The core conversion takes pixel corners and image dimensions, returns a YOLO-formatted string.

def to_yolo_format(corners, img_w, img_h):
    xs = [c[0] for c in corners]
    ys = [c[1] for c in corners]

    cx = (min(xs) + max(xs)) / 2 / img_w
    cy = (min(ys) + max(ys)) / 2 / img_h
    w = (max(xs) - min(xs)) / img_w
    h = (max(ys) - min(ys)) / img_h

    keypoints = []
    for corner in corners:
        kx = corner[0] / img_w
        ky = corner[1] / img_h
        keypoints.extend([kx, ky, 2])

    return f"0 {cx} {cy} {w} {h} {' '.join(map(str, keypoints))}"

The bounding box is computed from the min/max of the corner coordinates. It’s not a tight fit around the board edges, it’s the axis-aligned rectangle that contains all four corners. Close enough for YOLO’s purposes.

Building the dataset folder

YOLO expects a rigid directory structure: images/train, images/val, labels/train, labels/val. Each label file must have the same name as its image, just with a .txt extension.

import json
import shutil
import cv2
from pathlib import Path
from sklearn.model_selection import train_test_split

with open("corner_annotations.json") as f:
    annotations = json.load(f)

# Filter out missing files
valid = {k: v for k, v in annotations.items() if Path(k).exists()}

paths = list(valid.keys())
train_paths, val_paths = train_test_split(paths, test_size=0.15, random_state=42)

output = Path("corner_dataset")
for split, split_paths in [("train", train_paths), ("val", val_paths)]:
    img_dir = output / "images" / split
    lbl_dir = output / "labels" / split
    img_dir.mkdir(parents=True, exist_ok=True)
    lbl_dir.mkdir(parents=True, exist_ok=True)

    for path in split_paths:
        img = cv2.imread(path)
        h, w = img.shape[:2]
        corners = valid[path]["corners"]

        name = Path(path).stem
        shutil.copy(path, img_dir / f"{name}.jpg")

        label = to_yolo_format(corners, w, h)
        (lbl_dir / f"{name}.txt").write_text(label)

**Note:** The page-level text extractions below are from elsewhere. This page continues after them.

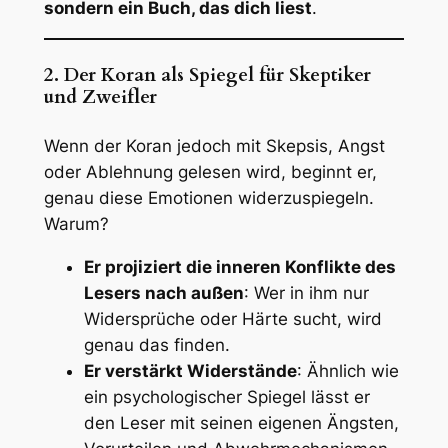
sondern ein Buch, das dich liest
.
2. Der Koran als Spiegel für Skeptiker
und Zweifler
Wenn der Koran jedoch mit Skepsis, Angst
oder Ablehnung gelesen wird, beginnt er,
genau diese Emotionen widerzuspiegeln.
Warum?
Er projiziert die inneren Konflikte des
Lesers nach außen
: Wer in ihm nur
Widersprüche oder Härte sucht, wird
genau das finden.
Er verstärkt Widerstände
: Ähnlich wie
ein psychologischer Spiegel lässt er
den Leser mit seinen eigenen Ängsten,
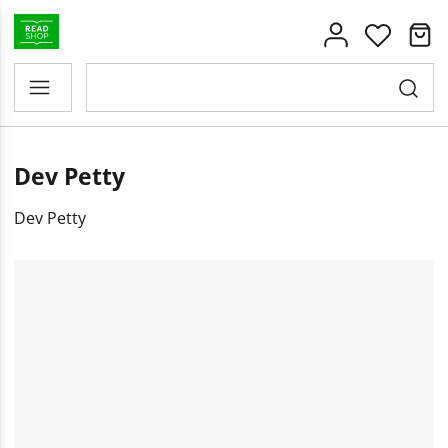
Dev Petty
Dev Petty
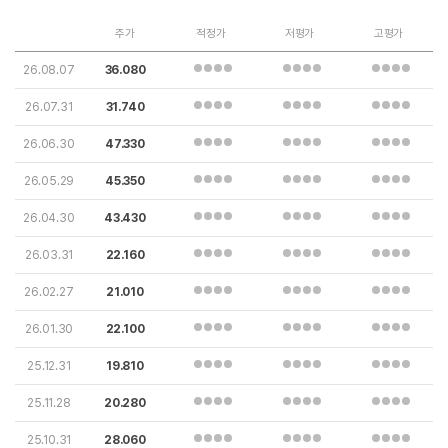
주가
적정가
저평가
고평가
26.08.07
36.080
26.07.31
31.740
26.06.30
47.330
26.05.29
45.350
26.04.30
43.430
26.03.31
22.160
26.02.27
21.010
26.01.30
22.100
25.12.31
19.810
25.11.28
20.280
25.10.31
28.060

The script skips any entries where the image file is missing. This means I can annotate aggressively, delete bad images later, and re-run the conversion without manual cleanup.

The dataset config

YOLO also needs a dataset.yaml that describes the dataset.

path: corner_dataset
train: images/train
val: images/val

kpt_shape: [4, 3]  # 4 keypoints, 3 values each
names:
  0: board

kpt_shape: [4, 3] tells YOLO there are 4 keypoints per object, each with 3 values (x, y, visibility). The single class board is all we need.

Running it

python3 prepare_yolo_keypoints.py
# Dataset created: corner_dataset
#     Train: 226 images
#     Val: 41 images
#     Skipped: 0 (missing files)
#     Total: 267
#     Config: corner_dataset/dataset.yaml

The whole point of this script is that it’s re-runnable. Annotate more images, run it again, and the dataset rebuilds. No manual file shuffling, no remembering which images are in which split. The split is deterministic (fixed random seed), so adding new images doesn’t reshuffle existing ones unless the total count changes significantly.